I go thru that town if you mean Bentleyville, Pa at least once a week. Haven't seen anything like it.  Maybe you better look that guy up and get some more info.


----------



## deadman (Jun 1, 2004)

thats all the info he had....


----------



## nitsuj2k (Sep 26, 2007)

I lived in Latrobe, PA for a while and there was a track in Bradenville- Bradenville is between Latrobe and Derry, PA. Might that be it? It was two years ago, so I don't remeber exactly where it's located. It was an oval track and I think it was a mushroom farm at one time. They were racing Traxxas Stampedes with Clod Buster tires on them! 

justin


----------



## WOODS (Sep 25, 2007)

The track at bradenville has been closed for a few month's.

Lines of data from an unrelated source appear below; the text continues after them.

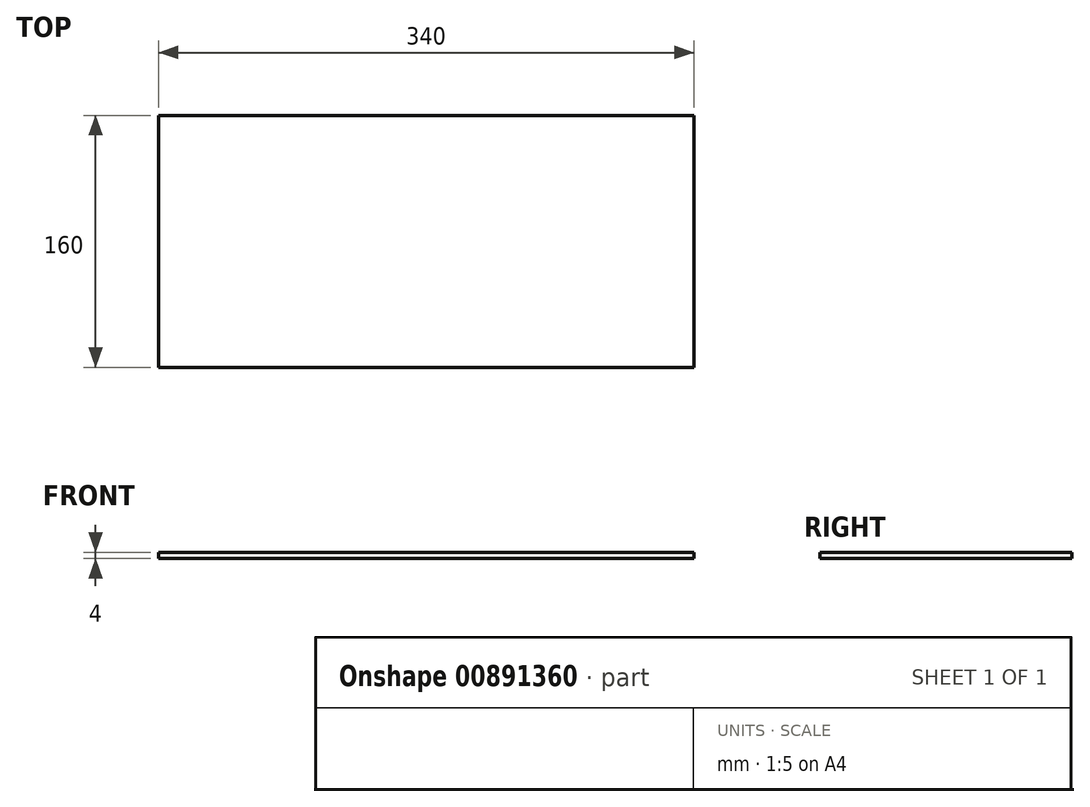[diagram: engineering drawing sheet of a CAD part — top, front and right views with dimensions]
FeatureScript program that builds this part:
annotation { "Feature Type Name" : "Feature", "Feature Type Description" : "" }
export const myFeature = defineFeature(function(context is Context, id is Id, definition is map)
    precondition{}
    {
        {
            var Q0;
            Q0=qCreatedBy(makeId("Top.planeOp"),FACE);
            var sketch = newSketch(context, id + "F0", { "sketchPlane" : qUnion([Q0])});
            skLineSegment(sketch, "E0.bottom", {"start": v(170, -80) * mm, "end": v(-170, -80) * mm});
            skLineSegment(sketch, "E0.top", {"start": v(170, 80) * mm, "end": v(-170, 80) * mm});
            skLineSegment(sketch, "E0.left", {"start": v(170, -80) * mm, "end": v(170, 80) * mm});
            skLineSegment(sketch, "E0.right", {"start": v(-170, -80) * mm, "end": v(-170, 80) * mm});
            skPoint(sketch, "E0.middle", {"position": v(0, 0) * mm});
            skSolve(sketch);
        }
        {
            var Q0;
            Q0=makeQuery(id+"F0.imprint","IMPRINT",FACE,{"disambiguationData":[TD([[makeQuery(id+"F0.imprint","IMPRINT",EDGE,{"derivedFrom":sQuery(id+"F0.wireOp",EDGE,"E0.bottom")}),-1.0]])]});
            extrude(context, id + "F1", {"entities" : qUnion([Q0]), "oppositeDirection" : true, "depth" : 4 * mm, "offsetDistance" : 25 * mm});
        }
    });
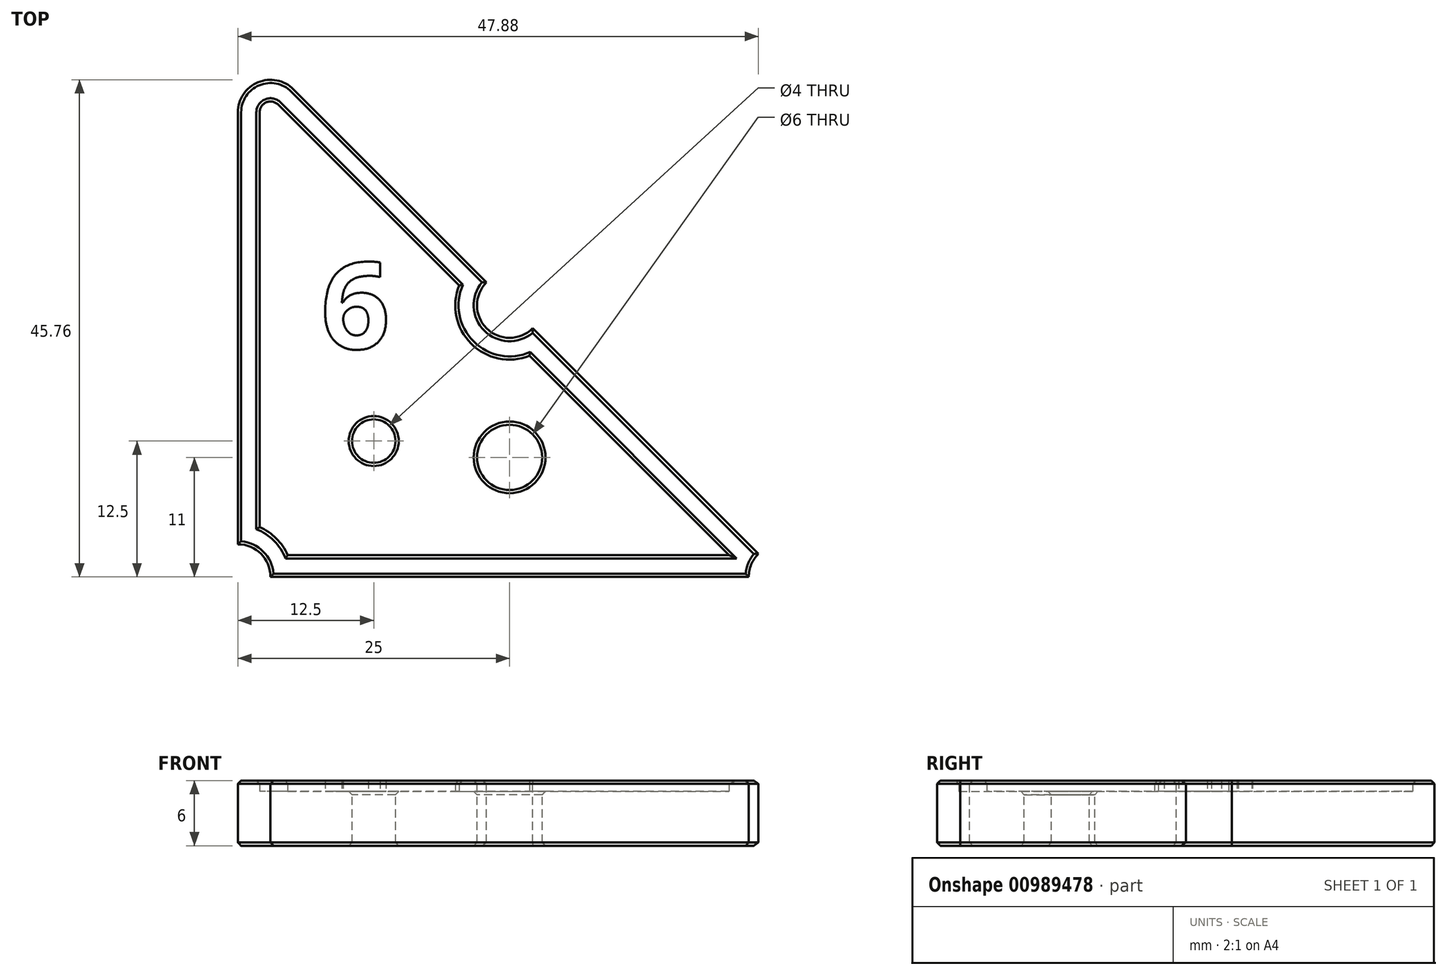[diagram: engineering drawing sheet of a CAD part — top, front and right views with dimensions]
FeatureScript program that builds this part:
annotation { "Feature Type Name" : "Feature", "Feature Type Description" : "" }
export const myFeature = defineFeature(function(context is Context, id is Id, definition is map)
    precondition{}
    {
        {
            var Q0;
            Q0=qCreatedBy(makeId("Top.planeOp"),FACE);
            var sketch = newSketch(context, id + "F0", { "sketchPlane" : qUnion([Q0])});
            skLineSegment(sketch, "E0", {"start": v(-25, 25) * mm, "end": v(-25, -25) * mm});
            skLineSegment(sketch, "E1", {"start": v(-25, -25) * mm, "end": v(25, -25) * mm});
            skLineSegment(sketch, "E2", {"start": v(25, -25) * mm, "end": v(-25, 25) * mm});
            skPoint(sketch, "E3", {"position": v(0, 0) * mm});
            skCircle(sketch, "E4", {"center": v(-25, -25) * mm, "radius": 3 * mm});
            skCircle(sketch, "E5", {"center": v(25, -25) * mm, "radius": 3 * mm});
            skCircle(sketch, "E6", {"center": v(0, 0) * mm, "radius": 3 * mm});
            skArc(sketch, "E7", {"start": v(-19.88, 19.88) * mm, "mid": v(-23.15, 20.53) * mm, "end": v(-25, 17.76) * mm});
            skCircle(sketch, "E8", {"center": v(-12.5, -12.5) * mm, "radius": 2 * mm});
            skLineSegment(sketch, "E9", {"start": v(0, 0) * mm, "end": v(-25, -25) * mm, "construction": true});
            skCircle(sketch, "E10", {"center": v(0, -14) * mm, "radius": 3 * mm});
            skLineSegment(sketch, "E11", {"start": v(0, -3) * mm, "end": v(0, -25) * mm, "construction": true});
            skPoint(sketch, "E11.startSnap0", {"position": v(0, -25) * mm});
            skLineSegment(sketch, "E12", {"start": v(-3, 3) * mm, "end": v(-3, -7.3) * mm, "construction": true});
            skLineSegment(sketch, "E13", {"start": v(-3, 0) * mm, "end": v(-25, 0) * mm, "construction": true});
            skText(sketch, "E14", { "text": "6", "fontName": "OpenSans-Bold.ttf"});
            skPoint(sketch, "E15", {"position": v(-14, 0) * mm});
            const initialGuessF0  = {"E14": [-0.01736, -0.004, 1, 0, 0.008]};
            skSetInitialGuess(sketch, initialGuessF0);
            skSolve(sketch);
        }
        {
            var Q0;
            {var subQ5=sQuery(id+"F0.wireOp",EDGE,"E7");Q0=makeQuery(id+"F0.imprint","IMPRINT",FACE,{"disambiguationData":[TD([[makeQuery(id+"F0.imprint","IMPRINT",EDGE,{"derivedFrom":subQ5}),1.0]])]});}
            var Q1;
            Q1=makeQuery(id+"F0.imprint","IMPRINT",FACE,{"disambiguationData":[TD([[makeQuery(id+"F0.imprint","IMPRINT",EDGE,{"derivedFrom":sQuery(id+"F0.wireOp",EDGE,"E14.sketch_text.stroke-0")}),-1.0]])]});
            var Q2;
            Q2=makeQuery(id+"F0.imprint","IMPRINT",FACE,{"disambiguationData":[TD([[makeQuery(id+"F0.imprint","IMPRINT",EDGE,{"derivedFrom":sQuery(id+"F0.wireOp",EDGE,"E14.sketch_text.stroke-17")}),1.0]])]});
            extrude(context, id + "F1", {"entities" : qUnion([Q0, Q1, Q2]), "oppositeDirection" : true, "depth" : 5 * mm, "offsetDistance" : 25 * mm});
        }
        {
            var Q0;
            Q0=makeQuery(id+"F1.opExtrude","CAP_FACE",FACE,{"disambiguationData":[OSD([sQuery(id+"F0.wireOp",EDGE,"E0"),sQuery(id+"F0.wireOp",EDGE,"E1"),sQuery(id+"F0.wireOp",EDGE,"E2"),sQuery(id+"F0.wireOp",EDGE,"E4"),sQuery(id+"F0.wireOp",EDGE,"E5"),sQuery(id+"F0.wireOp",EDGE,"E6"),sQuery(id+"F0.wireOp",EDGE,"E7"),sQuery(id+"F0.wireOp",EDGE,"E8"),sQuery(id+"F0.wireOp",EDGE,"E10")])],"isStart":true});
            var sketch = newSketch(context, id + "F2", { "sketchPlane" : qUnion([Q0])});
            skLineSegment(sketch, "E16.0", {"start": v(20.17, -23) * mm, "end": v(1.83, -4.65) * mm});
            skLineSegment(sketch, "E16.1", {"start": v(-20.42, -23) * mm, "end": v(20.17, -23) * mm});
            skLineSegment(sketch, "E16.2", {"start": v(-4.65, 1.83) * mm, "end": v(-21.3, 18.46) * mm});
            skArc(sketch, "E16.3", {"start": v(-21.3, 18.46) * mm, "mid": v(-22.38, 18.68) * mm, "end": v(-23, 17.76) * mm});
            skLineSegment(sketch, "E16.4", {"start": v(-23, 17.76) * mm, "end": v(-23, -20.42) * mm});
            skArc(sketch, "E16.5", {"start": v(1.83, -4.65) * mm, "mid": v(-3.54, -3.54) * mm, "end": v(-4.65, 1.83) * mm});
            skArc(sketch, "E16.6", {"start": v(-23, -20.42) * mm, "mid": v(-21.46, -21.46) * mm, "end": v(-20.42, -23) * mm});
            skSolve(sketch);
        }
        {
            var Q0;
            Q0=makeQuery(id+"F0.imprint","IMPRINT",FACE,{"disambiguationData":[TD([[makeQuery(id+"F0.imprint","IMPRINT",EDGE,{"derivedFrom":sQuery(id+"F0.wireOp",EDGE,"E14.sketch_text.stroke-0")}),-1.0]])]});
            var Q1;
            Q1=makeQuery(id+"F2.imprint","IMPRINT",FACE,{"disambiguationData":[TD([[makeQuery(id+"F2.imprint","IMPRINT",EDGE,{"derivedFrom":sQuery(id+"F2.wireOp",EDGE,"E16.0")}),-1.0]])]});
            extrude(context, id + "F3", {"entities" : qUnion([Q0, Q1]), "operationType" : NewBodyOperationType.ADD, "depth" : 1 * mm, "offsetDistance" : 25 * mm});
        }
        {
            var Q0;
            Q0=makeQuery(id+"F3.opExtrude","CAP_FACE",FACE,{"disambiguationData":[OSD([sQuery(id+"F0.wireOp",EDGE,"E0"),sQuery(id+"F0.wireOp",EDGE,"E1"),sQuery(id+"F0.wireOp",EDGE,"E2"),sQuery(id+"F0.wireOp",EDGE,"E4"),sQuery(id+"F0.wireOp",EDGE,"E5"),sQuery(id+"F0.wireOp",EDGE,"E6"),sQuery(id+"F0.wireOp",EDGE,"E7"),sQuery(id+"F2.wireOp",EDGE,"E16.0"),sQuery(id+"F2.wireOp",EDGE,"E16.1"),sQuery(id+"F2.wireOp",EDGE,"E16.2"),sQuery(id+"F2.wireOp",EDGE,"E16.3"),sQuery(id+"F2.wireOp",EDGE,"E16.4"),sQuery(id+"F2.wireOp",EDGE,"E16.5"),sQuery(id+"F2.wireOp",EDGE,"E16.6")])],"isStart":false});
            var Q1;
            Q1=makeQuery(id+"F1.opExtrude","CAP_EDGE",EDGE,{"disambiguationData":[OSD([sQuery(id+"F0.wireOp",EDGE,"E8")])],"isStart":true});
            var Q2;
            Q2=makeQuery(id+"F1.opExtrude","CAP_EDGE",EDGE,{"disambiguationData":[OSD([sQuery(id+"F0.wireOp",EDGE,"E10")])],"isStart":true});
            var Q3;
            Q3=makeQuery(id+"F1.opExtrude","CAP_FACE",FACE,{"disambiguationData":[OSD([sQuery(id+"F0.wireOp",EDGE,"E0"),sQuery(id+"F0.wireOp",EDGE,"E1"),sQuery(id+"F0.wireOp",EDGE,"E2"),sQuery(id+"F0.wireOp",EDGE,"E4"),sQuery(id+"F0.wireOp",EDGE,"E5"),sQuery(id+"F0.wireOp",EDGE,"E6"),sQuery(id+"F0.wireOp",EDGE,"E7"),sQuery(id+"F0.wireOp",EDGE,"E8"),sQuery(id+"F0.wireOp",EDGE,"E10")])],"isStart":false});
            chamfer(context, id + "F4", {"entities" : qUnion([Q0, Q1, Q2, Q3]), "width" : 0.3 * mm, "tangentPropagation" : true});
        }
    });
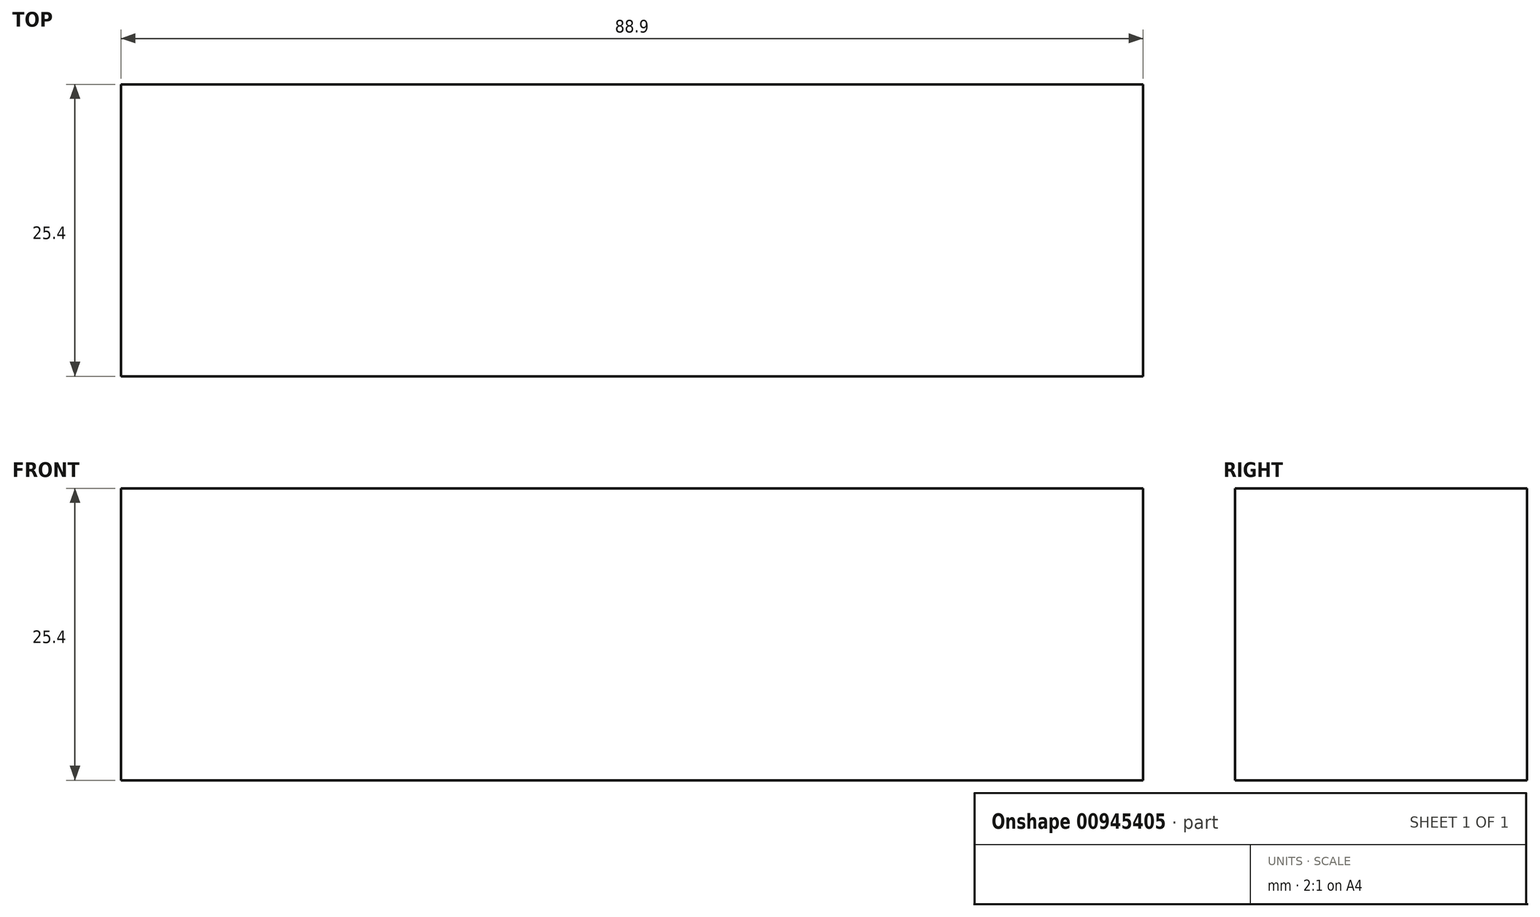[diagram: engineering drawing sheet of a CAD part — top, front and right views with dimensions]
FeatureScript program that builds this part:
annotation { "Feature Type Name" : "Feature", "Feature Type Description" : "" }
export const myFeature = defineFeature(function(context is Context, id is Id, definition is map)
    precondition{}
    {
        {
            var Q0;
            Q0=qCreatedBy(makeId("Right.planeOp"),FACE);
            var sketch = newSketch(context, id + "F0", { "sketchPlane" : qUnion([Q0])});
            skLineSegment(sketch, "E0.bottom", {"start": v(26.29, -16) * mm, "end": v(51.69, -16) * mm});
            skLineSegment(sketch, "E0.top", {"start": v(26.29, -41.4) * mm, "end": v(51.69, -41.4) * mm});
            skLineSegment(sketch, "E0.left", {"start": v(26.29, -16) * mm, "end": v(26.29, -41.4) * mm});
            skLineSegment(sketch, "E0.right", {"start": v(51.69, -16) * mm, "end": v(51.69, -41.4) * mm});
            skSolve(sketch);
        }
        {
            var Q0;
            Q0=makeQuery(id+"F0.imprint","IMPRINT",FACE,{"disambiguationData":[TD([[makeQuery(id+"F0.imprint","IMPRINT",EDGE,{"derivedFrom":sQuery(id+"F0.wireOp",EDGE,"E0.bottom")}),-1.0]])]});
            var Q1;
            Q1=sQuery(id+"F0.wireOp",EDGE,"E0.bottom");
            var Q2;
            Q2=sQuery(id+"F0.wireOp",EDGE,"E0.left");
            var Q3;
            Q3=sQuery(id+"F0.wireOp",EDGE,"E0.right");
            var Q4;
            Q4=sQuery(id+"F0.wireOp",EDGE,"E0.top");
            extrude(context, id + "F1", {"entities" : qUnion([Q0]), "bodyType" : ToolBodyType.SURFACE, "surfaceEntities" : qUnion([Q1, Q2, Q3, Q4]), "depth" : 88.9 * mm, "offsetDistance" : 25.4 * mm});
        }
    });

I think they do plan on reopening though,i live about a mile from bentleyville PA and there is a small asphalt track that somebody put at their house for their own personall use,they never opened it to the public like they planned too.the track was way too small for anything other than a 1/18 scale!


----------



## RacewayJohn (May 12, 2003)

*Closed??? NOT REALLY*

Gee, that's interesting- I was THERE last night for racing, and there were about 20 entries...........................  I'll be back in 2 weeks with more stuff- in the meantime, check the RC Alley Thread for details. John


----------



## nitsuj2k (Sep 26, 2007)

You were racing in Bradenville? If so, do they still run the clod-a-pede class?That is some crazy racing!


----------